(Task material Opens)

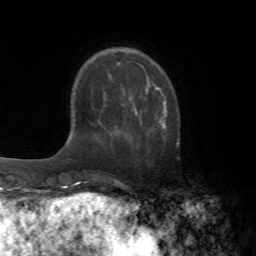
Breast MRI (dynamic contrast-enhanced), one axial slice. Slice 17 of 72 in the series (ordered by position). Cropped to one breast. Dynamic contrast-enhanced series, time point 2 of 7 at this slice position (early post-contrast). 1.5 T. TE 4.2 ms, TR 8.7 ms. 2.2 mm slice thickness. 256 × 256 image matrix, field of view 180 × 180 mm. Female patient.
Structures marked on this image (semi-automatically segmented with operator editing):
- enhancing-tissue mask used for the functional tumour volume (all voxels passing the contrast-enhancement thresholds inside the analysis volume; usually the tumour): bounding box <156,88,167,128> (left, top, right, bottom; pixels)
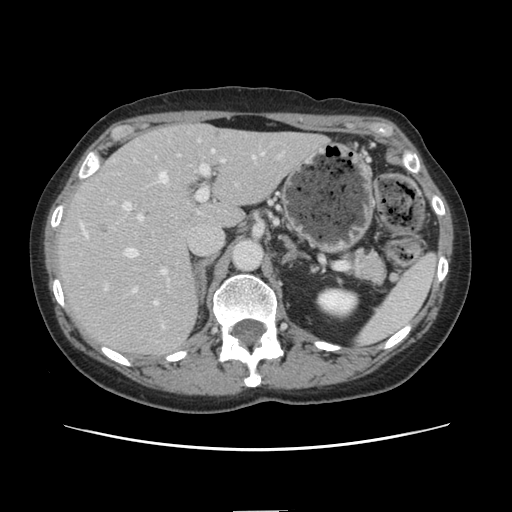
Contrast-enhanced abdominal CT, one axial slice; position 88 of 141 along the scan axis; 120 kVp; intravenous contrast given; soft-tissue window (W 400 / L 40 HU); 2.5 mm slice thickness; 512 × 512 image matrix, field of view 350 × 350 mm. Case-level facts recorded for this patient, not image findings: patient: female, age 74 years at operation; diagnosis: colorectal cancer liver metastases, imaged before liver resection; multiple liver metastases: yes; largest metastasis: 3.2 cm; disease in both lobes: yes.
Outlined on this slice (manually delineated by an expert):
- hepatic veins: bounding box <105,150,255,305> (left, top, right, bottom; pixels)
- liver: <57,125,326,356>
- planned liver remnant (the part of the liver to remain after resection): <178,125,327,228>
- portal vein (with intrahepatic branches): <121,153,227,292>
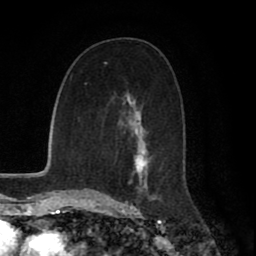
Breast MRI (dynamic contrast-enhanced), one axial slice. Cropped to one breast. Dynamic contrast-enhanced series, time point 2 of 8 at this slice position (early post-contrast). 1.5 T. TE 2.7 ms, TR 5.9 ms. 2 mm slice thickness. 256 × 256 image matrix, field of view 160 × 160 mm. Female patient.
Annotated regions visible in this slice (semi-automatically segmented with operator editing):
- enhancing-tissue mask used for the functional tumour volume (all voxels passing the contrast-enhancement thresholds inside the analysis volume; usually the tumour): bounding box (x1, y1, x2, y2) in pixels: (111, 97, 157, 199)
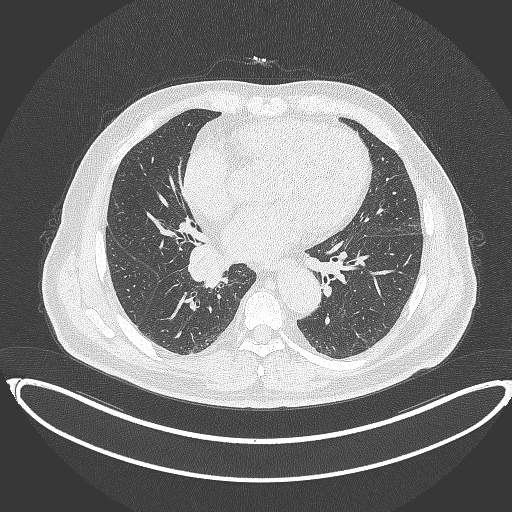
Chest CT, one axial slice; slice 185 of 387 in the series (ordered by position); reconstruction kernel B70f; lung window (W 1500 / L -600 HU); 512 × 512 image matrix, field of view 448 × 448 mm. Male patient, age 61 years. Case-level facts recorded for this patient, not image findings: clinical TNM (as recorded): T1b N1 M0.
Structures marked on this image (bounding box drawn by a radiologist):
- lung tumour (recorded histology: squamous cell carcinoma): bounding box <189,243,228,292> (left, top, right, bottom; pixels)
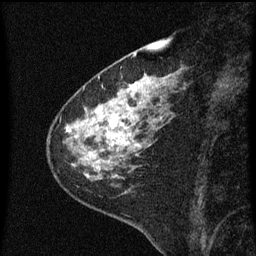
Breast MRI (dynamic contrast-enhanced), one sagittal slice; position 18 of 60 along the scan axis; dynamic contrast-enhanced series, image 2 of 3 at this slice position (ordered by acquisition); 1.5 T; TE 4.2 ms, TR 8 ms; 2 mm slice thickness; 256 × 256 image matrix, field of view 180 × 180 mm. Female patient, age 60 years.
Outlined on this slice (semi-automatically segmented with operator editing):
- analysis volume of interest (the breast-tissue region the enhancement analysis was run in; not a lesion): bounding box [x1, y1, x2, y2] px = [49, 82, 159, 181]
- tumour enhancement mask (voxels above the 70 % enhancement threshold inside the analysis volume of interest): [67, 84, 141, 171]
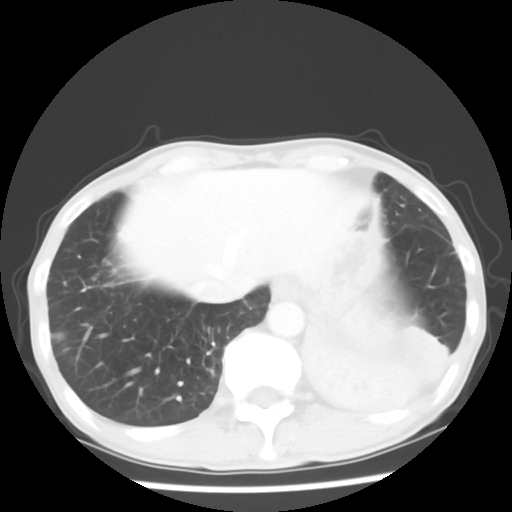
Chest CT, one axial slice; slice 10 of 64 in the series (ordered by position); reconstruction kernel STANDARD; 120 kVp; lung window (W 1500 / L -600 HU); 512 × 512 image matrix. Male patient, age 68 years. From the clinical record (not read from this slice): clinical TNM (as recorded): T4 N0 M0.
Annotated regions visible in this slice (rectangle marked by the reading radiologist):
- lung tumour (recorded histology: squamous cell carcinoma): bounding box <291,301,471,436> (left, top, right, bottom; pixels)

(Task material Closes)
(Task material Opens)

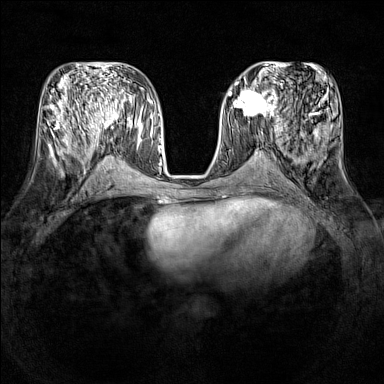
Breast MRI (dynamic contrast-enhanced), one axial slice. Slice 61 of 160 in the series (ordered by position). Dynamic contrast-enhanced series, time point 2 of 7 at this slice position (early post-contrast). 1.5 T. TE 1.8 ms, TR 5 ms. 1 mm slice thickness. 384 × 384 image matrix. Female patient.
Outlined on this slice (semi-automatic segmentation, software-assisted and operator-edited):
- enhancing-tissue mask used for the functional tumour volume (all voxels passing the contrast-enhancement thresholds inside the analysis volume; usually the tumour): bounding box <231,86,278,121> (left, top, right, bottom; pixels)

(Task material Closes)
(Task material Opens)

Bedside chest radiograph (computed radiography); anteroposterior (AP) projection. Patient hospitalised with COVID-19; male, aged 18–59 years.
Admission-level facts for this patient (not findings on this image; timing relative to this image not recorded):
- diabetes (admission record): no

(Task material Closes)

Problem description: Within the data above, pick out all lines holding the word "carcinoma".

Output for this task:
- lung tumour (recorded histology: squamous cell carcinoma): bounding box <189,243,228,292> (left, top, right, bottom; pixels)
- lung tumour (recorded histology: squamous cell carcinoma): bounding box <291,301,471,436> (left, top, right, bottom; pixels)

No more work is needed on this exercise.